• _Goal of the exercise_
Reproduce, unchanged and line for line, the text read from each of the rows below. Leave the pictures out of your answer.

──────

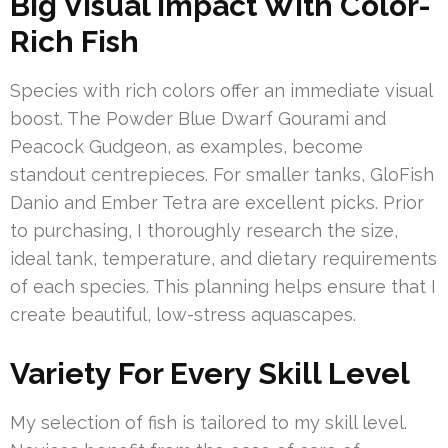
Big Visual Impact With Color-
Rich Fish
Species with rich colors offer an immediate visual
boost. The Powder Blue Dwarf Gourami and
Peacock Gudgeon, as examples, become
standout centrepieces. For smaller tanks, GloFish
Danio and Ember Tetra are excellent picks. Prior
to purchasing, I thoroughly research the size,
ideal tank, temperature, and dietary requirements
of each species. This planning helps ensure that I
create beautiful, low-stress aquascapes.
Variety For Every Skill Level
My selection of fish is tailored to my skill level.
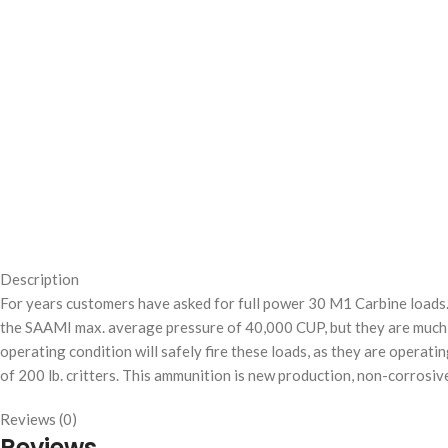
Description
For years customers have asked for full power 30 M1 Carbine loads. B
the SAAMI max. average pressure of 40,000 CUP, but they are much
operating condition will safely fire these loads, as they are operati
of 200 lb. critters. This ammunition is new production, non-corrosive
Reviews (0)
Reviews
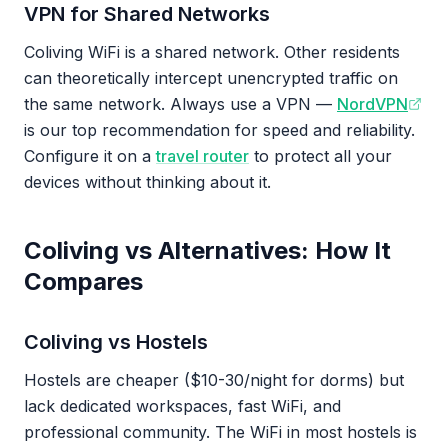
VPN for Shared Networks
Coliving WiFi is a shared network. Other residents
can theoretically intercept unencrypted traffic on
the same network. Always use a VPN —
NordVPN
is our top recommendation for speed and reliability.
Configure it on a
travel router
to protect all your
devices without thinking about it.
Coliving vs Alternatives: How It
Compares
Coliving vs Hostels
Hostels are cheaper ($10-30/night for dorms) but
lack dedicated workspaces, fast WiFi, and
professional community. The WiFi in most hostels is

──────

• _Result_
Big Visual Impact With Color-
Rich Fish
Species with rich colors offer an immediate visual
boost. The Powder Blue Dwarf Gourami and
Peacock Gudgeon, as examples, become
standout centrepieces. For smaller tanks, GloFish
Danio and Ember Tetra are excellent picks. Prior
to purchasing, I thoroughly research the size,
ideal tank, temperature, and dietary requirements
of each species. This planning helps ensure that I
create beautiful, low-stress aquascapes.
Variety For Every Skill Level
My selection of fish is tailored to my skill level.
Description
For years customers have asked for full power 30 M1 Carbine loads. B
the SAAMI max. average pressure of 40,000 CUP, but they are much
operating condition will safely fire these loads, as they are operati
of 200 lb. critters. This ammunition is new production, non-corrosive
Reviews (0)
Reviews
VPN for Shared Networks
Coliving WiFi is a shared network. Other residents
can theoretically intercept unencrypted traffic on
the same network. Always use a VPN —
NordVPN
is our top recommendation for speed and reliability.
Configure it on a
travel router
to protect all your
devices without thinking about it.
Coliving vs Alternatives: How It
Compares
Coliving vs Hostels
Hostels are cheaper ($10-30/night for dorms) but
lack dedicated workspaces, fast WiFi, and
professional community. The WiFi in most hostels is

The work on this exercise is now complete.